Monday, November 5, 2007
For starters, just in case you're keeping score at home, the commercial paper market shrank again, making this the 12th consecutive week. This week's shrinkage was a little over 1% of the market. Do that over 12 weeks and you're starting to take a haircut.
And while I don't pay as much attention as I probably should to those who insist that the world is ending, (at least financially), there is more than one person who's shouting very loudly that the sky is falling. (I can't help but think many of these are giving their money to Ron Paul for President.) Roger Ehrenberg of Information Arbitrage seems more grounded than most of the writers I'm reading, and he points out that there are some very serious potential outcomes to the subprime meltdown, and that at the bottom, they involve a root cause of secrecy and and abuse of trust.
Then, in one of those happy Internet coincidences, I came upon this article from a local Kansas City blog, with the lovely name of Tasty Data Goodies. Without giving the whole article away, the idea is that the future of business is in instant and accurate data exchange. The problem with the subprime meltdown wasn't a lack of information, it was a lack of good data, and also, if you believe some stories, an active disinterest in good data.

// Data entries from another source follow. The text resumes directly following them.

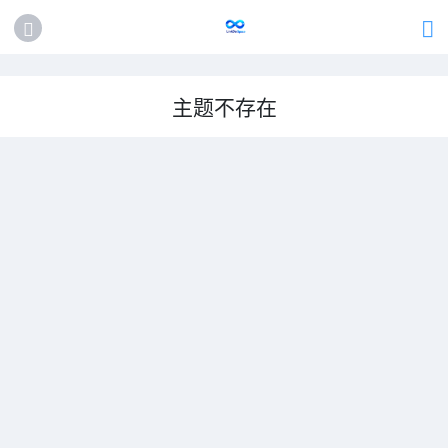
主题不存在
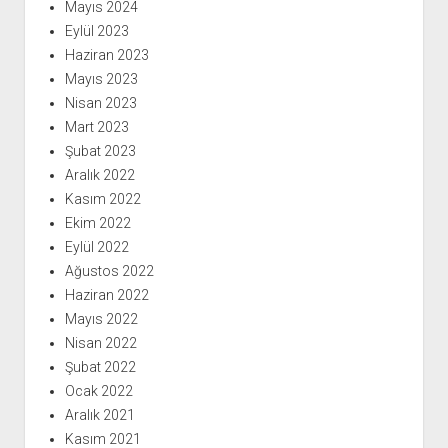
Mayıs 2024
Eylül 2023
Haziran 2023
Mayıs 2023
Nisan 2023
Mart 2023
Şubat 2023
Aralık 2022
Kasım 2022
Ekim 2022
Eylül 2022
Ağustos 2022
Haziran 2022
Mayıs 2022
Nisan 2022
Şubat 2022
Ocak 2022
Aralık 2021
Kasım 2021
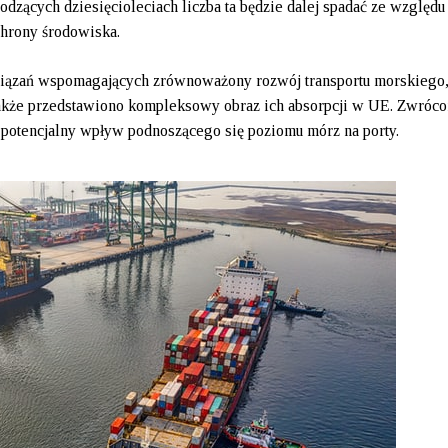
odzących dziesięcioleciach liczba ta będzie dalej spadać ze względu
chrony środowiska.
iązań wspomagających zrównoważony rozwój transportu morskiego
a także przedstawiono kompleksowy obraz ich absorpcji w UE. Zwróc
. potencjalny wpływ podnoszącego się poziomu mórz na porty.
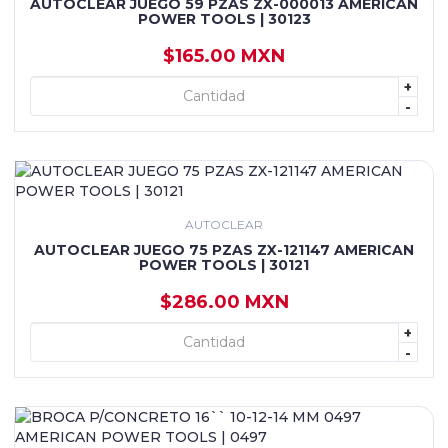
AUTOCLEAR JUEGO 59 PZAS ZX-000013 AMERICAN
POWER TOOLS | 30123
$165.00 MXN
+
+ AGREGAR
-
AUTOCLEAR
AUTOCLEAR JUEGO 75 PZAS ZX-121147 AMERICAN
POWER TOOLS | 30121
$286.00 MXN
+
+ AGREGAR
-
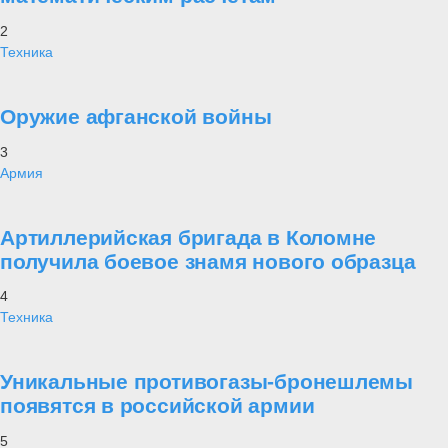
2
Техника
Оружие афганской войны
3
Армия
Артиллерийская бригада в Коломне
получила боевое знамя нового образца
4
Техника
Уникальные противогазы-бронешлемы
появятся в российской армии
5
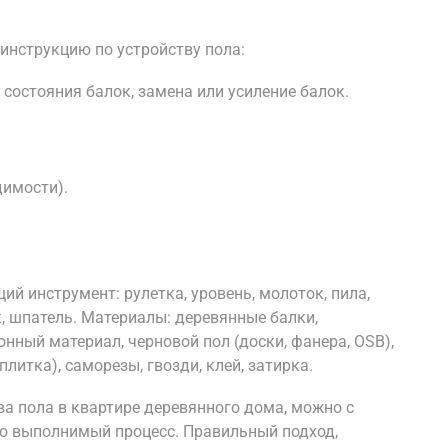
инструкцию по устройству пола:
 состояния балок, замена или усиление балок.
димости).
й инструмент: рулетка, уровень, молоток, пила,
к, шпатель. Материалы: деревянные балки,
нный материал, черновой пол (доски, фанера, OSB),
плитка), саморезы, гвозди, клей, затирка.
а пола в квартире деревянного дома, можно с
но выполнимый процесс. Правильный подход,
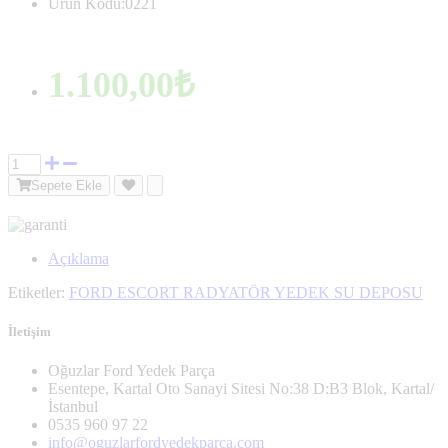
Ürün Kodu:0221
1.100,00₺
Sepete Ekle
Açıklama
Etiketler:
FORD ESCORT RADYATÖR YEDEK SU DEPOSU
İletişim
Oğuzlar Ford Yedek Parça
Esentepe, Kartal Oto Sanayi Sitesi No:38 D:B3 Blok, Kartal/
İstanbul
0535 960 97 22
info@oguzlarfordyedekparca.com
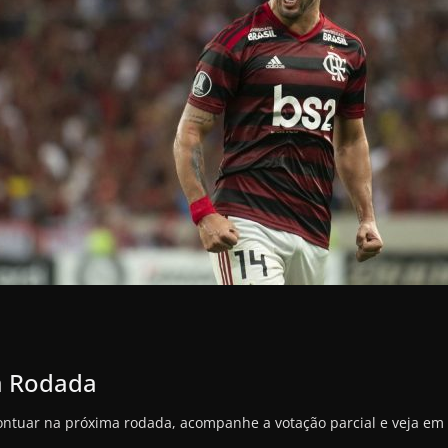
na Rodada
ontuar na próxima rodada, acompanhe a votação parcial e veja e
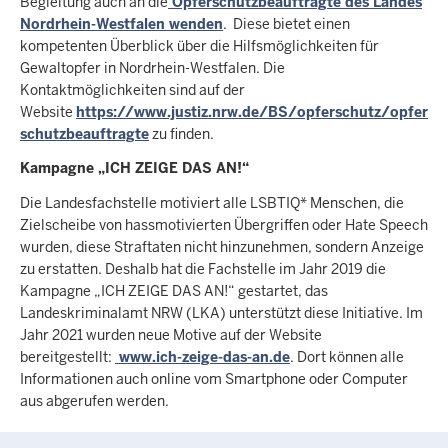
Begleitung auch an die
Opferschutzbeauftragte des Landes
Nordrhein-Westfalen wenden
. Diese bietet einen
kompetenten Überblick über die Hilfsmöglichkeiten für
Gewaltopfer in Nordrhein-Westfalen. Die
Kontaktmöglichkeiten sind auf der
Website
https://www.justiz.nrw.de/BS/opferschutz/opfer
schutzbeauftragte
zu finden.
Kampagne „ICH ZEIGE DAS AN!“
Die Landesfachstelle motiviert alle LSBTIQ* Menschen, die
Zielscheibe von hassmotivierten Übergriffen oder Hate Speech
wurden, diese Straftaten nicht hinzunehmen, sondern Anzeige
zu erstatten. Deshalb hat die Fachstelle im Jahr 2019 die
Kampagne „ICH ZEIGE DAS AN!“ gestartet, das
Landeskriminalamt NRW (LKA) unterstützt diese Initiative. Im
Jahr 2021 wurden neue Motive auf der Website
bereitgestellt:
www.ich-zeige-das-an.de
. Dort können alle
Informationen auch online vom Smartphone oder Computer
aus abgerufen werden.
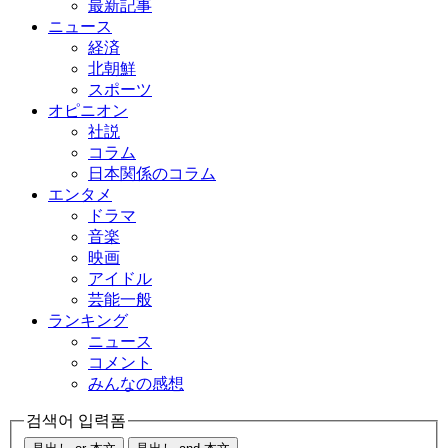
最新記事
ニュース
経済
北朝鮮
スポーツ
オピニオン
社説
コラム
日本関係のコラム
エンタメ
ドラマ
音楽
映画
アイドル
芸能一般
ランキング
ニュース
コメント
みんなの感想
검색어 입력폼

Being able to tell what's really happening would go a long way towards preventing another meltdown, and it would create more jobs in a new field that's only really bloomed since 1997 -- knowing how to find and synthesize the world's open secrets.
Friday, November 2, 2007
It's your standard federal intervention -- locking the barn door after the horses have run off. But because Representative Frank has never worked outside of government in his life, it's worse than the usual nonsense. As is usually the case for politicians who have no business world experience, Frank puts all of the blame on "Wall Street fatcats" and (because let's face it, they're easy targets) mortgage brokers.
It's a bill that would neither help the borrowers or mend the actual problems that caused the meltdown in the first place. (I would say that this is a case of destroying the village in order to save it, but the problem is that no one ever actually said that.)
After you're done reading Brian's article, find your Congressional contacts and place a phone call asking him or her to work on defeating HB 3915. In your call to the staffer, be sure to ask for a written reply.